Q3 2024 earnings summary

2 Feb, 2026

Executive summary

  • Q3'24 achieved 10% ARR growth (12% constant currency) to $2.13B, with free cash flow up 29% year-over-year, reflecting strong subscription momentum and operational discipline.

  • Revenue declined 4% year-over-year to $519M, mainly due to lower on-premises subscription license revenue and a shift to SaaS contracts.

  • Leadership and organizational changes, including COO and CRO role eliminations, aim to drive effectiveness and align resources with five strategic product areas.

  • Notable customer wins in automotive, medical equipment, and industrial power sectors, expanding ARR and digital thread adoption.

  • Product and geographic diversification contributed to performance, with strong results in Americas, Europe, and APAC.

Financial highlights

  • Q3'24 constant currency ARR reached $2.125B–$2.13B, up 12% year-over-year and within guidance.

  • Free cash flow was $212M, up 29% year-over-year, though slightly below $220M guidance due to timing; full-year target of $725M reaffirmed.

  • Q3'24 revenue was $518.6M–$519M, down 4% year-over-year; recurring revenue was $482M, and professional services revenue was $30M.

  • CAD ARR grew 8–10% and PLM ARR grew 10–13% year-over-year in Q3.

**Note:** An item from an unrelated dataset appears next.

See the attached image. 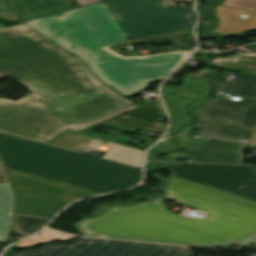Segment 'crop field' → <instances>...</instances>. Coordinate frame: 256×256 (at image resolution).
<instances>
[{"label": "crop field", "mask_w": 256, "mask_h": 256, "mask_svg": "<svg viewBox=\"0 0 256 256\" xmlns=\"http://www.w3.org/2000/svg\"><path fill=\"white\" fill-rule=\"evenodd\" d=\"M66 149L0 133L2 167L106 193L139 183L141 170L98 159L87 171L53 163Z\"/></svg>", "instance_id": "412701ff"}, {"label": "crop field", "mask_w": 256, "mask_h": 256, "mask_svg": "<svg viewBox=\"0 0 256 256\" xmlns=\"http://www.w3.org/2000/svg\"><path fill=\"white\" fill-rule=\"evenodd\" d=\"M241 56L256 58V54H245V55H241Z\"/></svg>", "instance_id": "120bbe31"}, {"label": "crop field", "mask_w": 256, "mask_h": 256, "mask_svg": "<svg viewBox=\"0 0 256 256\" xmlns=\"http://www.w3.org/2000/svg\"><path fill=\"white\" fill-rule=\"evenodd\" d=\"M93 139L94 138L79 135L69 130L55 140L51 141L50 143L71 150L80 151L81 149L85 148ZM143 154L144 152L142 151L134 150L120 145H115L102 158L140 167Z\"/></svg>", "instance_id": "22f410ed"}, {"label": "crop field", "mask_w": 256, "mask_h": 256, "mask_svg": "<svg viewBox=\"0 0 256 256\" xmlns=\"http://www.w3.org/2000/svg\"><path fill=\"white\" fill-rule=\"evenodd\" d=\"M223 63L222 66L216 65ZM209 66L256 75V59L238 56L236 59L216 58Z\"/></svg>", "instance_id": "92a150f3"}, {"label": "crop field", "mask_w": 256, "mask_h": 256, "mask_svg": "<svg viewBox=\"0 0 256 256\" xmlns=\"http://www.w3.org/2000/svg\"><path fill=\"white\" fill-rule=\"evenodd\" d=\"M255 122L256 99L218 96L208 100L195 128L217 138L248 140Z\"/></svg>", "instance_id": "e52e79f7"}, {"label": "crop field", "mask_w": 256, "mask_h": 256, "mask_svg": "<svg viewBox=\"0 0 256 256\" xmlns=\"http://www.w3.org/2000/svg\"><path fill=\"white\" fill-rule=\"evenodd\" d=\"M49 250L17 252L13 256H192L188 247L117 240L79 239L48 244Z\"/></svg>", "instance_id": "dd49c442"}, {"label": "crop field", "mask_w": 256, "mask_h": 256, "mask_svg": "<svg viewBox=\"0 0 256 256\" xmlns=\"http://www.w3.org/2000/svg\"><path fill=\"white\" fill-rule=\"evenodd\" d=\"M250 142L251 143H256V131H255V133H254V135H253V137H252Z\"/></svg>", "instance_id": "1d83c4d3"}, {"label": "crop field", "mask_w": 256, "mask_h": 256, "mask_svg": "<svg viewBox=\"0 0 256 256\" xmlns=\"http://www.w3.org/2000/svg\"><path fill=\"white\" fill-rule=\"evenodd\" d=\"M191 37H193L192 30L183 31V32L164 34V35L143 38V39H138V40H133V41L126 40L118 45H115V46L109 48V49L122 55V56H138L135 52H119L116 46L124 45V44H130V45L148 44V43L163 42V41H170V40H177V39H184V38H191Z\"/></svg>", "instance_id": "dafd665d"}, {"label": "crop field", "mask_w": 256, "mask_h": 256, "mask_svg": "<svg viewBox=\"0 0 256 256\" xmlns=\"http://www.w3.org/2000/svg\"><path fill=\"white\" fill-rule=\"evenodd\" d=\"M68 10H72L68 0H0V12L26 21Z\"/></svg>", "instance_id": "3316defc"}, {"label": "crop field", "mask_w": 256, "mask_h": 256, "mask_svg": "<svg viewBox=\"0 0 256 256\" xmlns=\"http://www.w3.org/2000/svg\"><path fill=\"white\" fill-rule=\"evenodd\" d=\"M69 203L15 197L14 212L46 217L49 211H60Z\"/></svg>", "instance_id": "733c2abd"}, {"label": "crop field", "mask_w": 256, "mask_h": 256, "mask_svg": "<svg viewBox=\"0 0 256 256\" xmlns=\"http://www.w3.org/2000/svg\"><path fill=\"white\" fill-rule=\"evenodd\" d=\"M235 244H256V234H254L238 243H235Z\"/></svg>", "instance_id": "ae1a2a85"}, {"label": "crop field", "mask_w": 256, "mask_h": 256, "mask_svg": "<svg viewBox=\"0 0 256 256\" xmlns=\"http://www.w3.org/2000/svg\"><path fill=\"white\" fill-rule=\"evenodd\" d=\"M14 196L7 183H0V243L8 242Z\"/></svg>", "instance_id": "4a817a6b"}, {"label": "crop field", "mask_w": 256, "mask_h": 256, "mask_svg": "<svg viewBox=\"0 0 256 256\" xmlns=\"http://www.w3.org/2000/svg\"><path fill=\"white\" fill-rule=\"evenodd\" d=\"M173 163H162L159 167H157L156 169H162V168H166L168 169Z\"/></svg>", "instance_id": "bd1437ed"}, {"label": "crop field", "mask_w": 256, "mask_h": 256, "mask_svg": "<svg viewBox=\"0 0 256 256\" xmlns=\"http://www.w3.org/2000/svg\"><path fill=\"white\" fill-rule=\"evenodd\" d=\"M163 194L206 211L205 219L185 218L168 209L162 197L116 206L77 224L84 235L172 244L227 247L256 233V202L169 176Z\"/></svg>", "instance_id": "ac0d7876"}, {"label": "crop field", "mask_w": 256, "mask_h": 256, "mask_svg": "<svg viewBox=\"0 0 256 256\" xmlns=\"http://www.w3.org/2000/svg\"><path fill=\"white\" fill-rule=\"evenodd\" d=\"M183 83H184V85L181 86L175 92V95L189 98V99H195L196 103H194L189 108L191 109V112H192L191 114H194L195 116H197L199 118V116L203 110V107L208 99V96L212 90V88L206 87V86H207V84H213V83L204 78L192 76L189 74L187 76H185V80ZM198 118L194 122L193 126L185 127L183 130H181L180 132H178L176 134L192 133V131L197 123Z\"/></svg>", "instance_id": "5142ce71"}, {"label": "crop field", "mask_w": 256, "mask_h": 256, "mask_svg": "<svg viewBox=\"0 0 256 256\" xmlns=\"http://www.w3.org/2000/svg\"><path fill=\"white\" fill-rule=\"evenodd\" d=\"M222 5L256 12V0H224Z\"/></svg>", "instance_id": "730fd06b"}, {"label": "crop field", "mask_w": 256, "mask_h": 256, "mask_svg": "<svg viewBox=\"0 0 256 256\" xmlns=\"http://www.w3.org/2000/svg\"><path fill=\"white\" fill-rule=\"evenodd\" d=\"M49 220V218L14 213L12 218V231H17L25 237L31 233L36 232V230L44 227Z\"/></svg>", "instance_id": "214f88e0"}, {"label": "crop field", "mask_w": 256, "mask_h": 256, "mask_svg": "<svg viewBox=\"0 0 256 256\" xmlns=\"http://www.w3.org/2000/svg\"><path fill=\"white\" fill-rule=\"evenodd\" d=\"M61 14L26 24L76 54L106 84L125 96L167 77L190 53L121 57L108 50L127 38L105 2Z\"/></svg>", "instance_id": "34b2d1b8"}, {"label": "crop field", "mask_w": 256, "mask_h": 256, "mask_svg": "<svg viewBox=\"0 0 256 256\" xmlns=\"http://www.w3.org/2000/svg\"><path fill=\"white\" fill-rule=\"evenodd\" d=\"M218 91L234 92L236 96L256 98V76L239 73L230 83H220Z\"/></svg>", "instance_id": "bc2a9ffb"}, {"label": "crop field", "mask_w": 256, "mask_h": 256, "mask_svg": "<svg viewBox=\"0 0 256 256\" xmlns=\"http://www.w3.org/2000/svg\"><path fill=\"white\" fill-rule=\"evenodd\" d=\"M158 162H147V171L149 172L152 170L153 166L156 165Z\"/></svg>", "instance_id": "750c4746"}, {"label": "crop field", "mask_w": 256, "mask_h": 256, "mask_svg": "<svg viewBox=\"0 0 256 256\" xmlns=\"http://www.w3.org/2000/svg\"><path fill=\"white\" fill-rule=\"evenodd\" d=\"M256 130V129H255Z\"/></svg>", "instance_id": "d32e631a"}, {"label": "crop field", "mask_w": 256, "mask_h": 256, "mask_svg": "<svg viewBox=\"0 0 256 256\" xmlns=\"http://www.w3.org/2000/svg\"><path fill=\"white\" fill-rule=\"evenodd\" d=\"M172 139V138H171ZM171 139H168L166 141H163L156 146H154L152 149L149 150L147 155V160H156L155 157L158 152H168L173 149H178V146H176Z\"/></svg>", "instance_id": "4177f3b9"}, {"label": "crop field", "mask_w": 256, "mask_h": 256, "mask_svg": "<svg viewBox=\"0 0 256 256\" xmlns=\"http://www.w3.org/2000/svg\"><path fill=\"white\" fill-rule=\"evenodd\" d=\"M247 144L209 138L198 150L186 148L180 158L203 162L240 163Z\"/></svg>", "instance_id": "28ad6ade"}, {"label": "crop field", "mask_w": 256, "mask_h": 256, "mask_svg": "<svg viewBox=\"0 0 256 256\" xmlns=\"http://www.w3.org/2000/svg\"><path fill=\"white\" fill-rule=\"evenodd\" d=\"M167 172L256 200V169L246 165L175 163Z\"/></svg>", "instance_id": "d8731c3e"}, {"label": "crop field", "mask_w": 256, "mask_h": 256, "mask_svg": "<svg viewBox=\"0 0 256 256\" xmlns=\"http://www.w3.org/2000/svg\"><path fill=\"white\" fill-rule=\"evenodd\" d=\"M4 75L22 81L33 93L17 102L0 98V130L43 142L68 128L79 132L138 108L102 84L79 59L26 25L0 29Z\"/></svg>", "instance_id": "8a807250"}, {"label": "crop field", "mask_w": 256, "mask_h": 256, "mask_svg": "<svg viewBox=\"0 0 256 256\" xmlns=\"http://www.w3.org/2000/svg\"><path fill=\"white\" fill-rule=\"evenodd\" d=\"M69 238H72V237H68V236H64V235H61L59 233H56V232H53L51 230H44L42 233H40L39 235L31 238V239H28V240H25L15 246L17 247H27V246H31V245H35V244H39V243H44V242H49L51 240H59V241H62V240H66V239H69Z\"/></svg>", "instance_id": "a9b5d70f"}, {"label": "crop field", "mask_w": 256, "mask_h": 256, "mask_svg": "<svg viewBox=\"0 0 256 256\" xmlns=\"http://www.w3.org/2000/svg\"><path fill=\"white\" fill-rule=\"evenodd\" d=\"M169 1L194 0H105L128 39L192 29L193 9L168 8Z\"/></svg>", "instance_id": "f4fd0767"}, {"label": "crop field", "mask_w": 256, "mask_h": 256, "mask_svg": "<svg viewBox=\"0 0 256 256\" xmlns=\"http://www.w3.org/2000/svg\"><path fill=\"white\" fill-rule=\"evenodd\" d=\"M2 170L15 196L70 202L101 194L6 168Z\"/></svg>", "instance_id": "5a996713"}, {"label": "crop field", "mask_w": 256, "mask_h": 256, "mask_svg": "<svg viewBox=\"0 0 256 256\" xmlns=\"http://www.w3.org/2000/svg\"><path fill=\"white\" fill-rule=\"evenodd\" d=\"M216 13L220 25L214 32L220 35L256 29V13L218 5Z\"/></svg>", "instance_id": "cbeb9de0"}, {"label": "crop field", "mask_w": 256, "mask_h": 256, "mask_svg": "<svg viewBox=\"0 0 256 256\" xmlns=\"http://www.w3.org/2000/svg\"><path fill=\"white\" fill-rule=\"evenodd\" d=\"M0 16H1V17H3L4 19H6V20H10V21L26 22V21H21V20H18V19L12 18V17L7 16V15H4V14H2V13H0Z\"/></svg>", "instance_id": "d3111659"}, {"label": "crop field", "mask_w": 256, "mask_h": 256, "mask_svg": "<svg viewBox=\"0 0 256 256\" xmlns=\"http://www.w3.org/2000/svg\"><path fill=\"white\" fill-rule=\"evenodd\" d=\"M189 136L190 135H180V139L179 140H176L178 141L179 145H181V148L183 150L185 144L187 143L188 139H189ZM182 150L177 152V153H171V154H167L166 157L164 158H159L161 160H171V161H177L178 158L180 157L181 153H182Z\"/></svg>", "instance_id": "eef30255"}, {"label": "crop field", "mask_w": 256, "mask_h": 256, "mask_svg": "<svg viewBox=\"0 0 256 256\" xmlns=\"http://www.w3.org/2000/svg\"><path fill=\"white\" fill-rule=\"evenodd\" d=\"M137 104L143 108L119 116L108 122L163 134L167 125L154 121L158 116L167 118L161 102L143 100Z\"/></svg>", "instance_id": "d1516ede"}, {"label": "crop field", "mask_w": 256, "mask_h": 256, "mask_svg": "<svg viewBox=\"0 0 256 256\" xmlns=\"http://www.w3.org/2000/svg\"><path fill=\"white\" fill-rule=\"evenodd\" d=\"M175 87L176 86H162V90L165 92L163 97L166 99V107L169 112L171 122H173L171 130L167 133L165 138L171 136L172 133L178 130V128L183 124H190L192 122L191 118H193L185 115V113L189 112L188 109H186V104H190V102L193 101L174 97L172 93Z\"/></svg>", "instance_id": "d9b57169"}, {"label": "crop field", "mask_w": 256, "mask_h": 256, "mask_svg": "<svg viewBox=\"0 0 256 256\" xmlns=\"http://www.w3.org/2000/svg\"><path fill=\"white\" fill-rule=\"evenodd\" d=\"M98 158L80 153L66 151L55 162L87 170Z\"/></svg>", "instance_id": "00972430"}]
</instances>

  • Operating cash flow was $214M, up 26% year-over-year; Q3'24 net income was $69M, GAAP diluted EPS was $0.57, non-GAAP EPS was $0.98.

Outlook and guidance

  • Fiscal 2024 constant currency ARR guidance is $2.2–$2.22B, representing 11–12% growth; revenue guidance reduced by $20M at the high end.

  • Free cash flow guidance for FY'24 is ~$725M; Q4'24 guidance: free cash flow of ~$83M and constant currency ARR of $2.2–$2.22B.

  • FY'24 GAAP EPS guidance is $2.78–$3.35; non-GAAP EPS guidance is $4.85–$5.21, up 12–20% year-over-year.

  • Fiscal 2025 early outlook: low double-digit ARR growth and free cash flow of $825–$875M; share repurchases expected to resume if leverage is below 3x.

  • FY'24 operating expenses expected to rise 6–8% year-over-year, mainly due to growth investments, ServiceMax acquisition, and FX.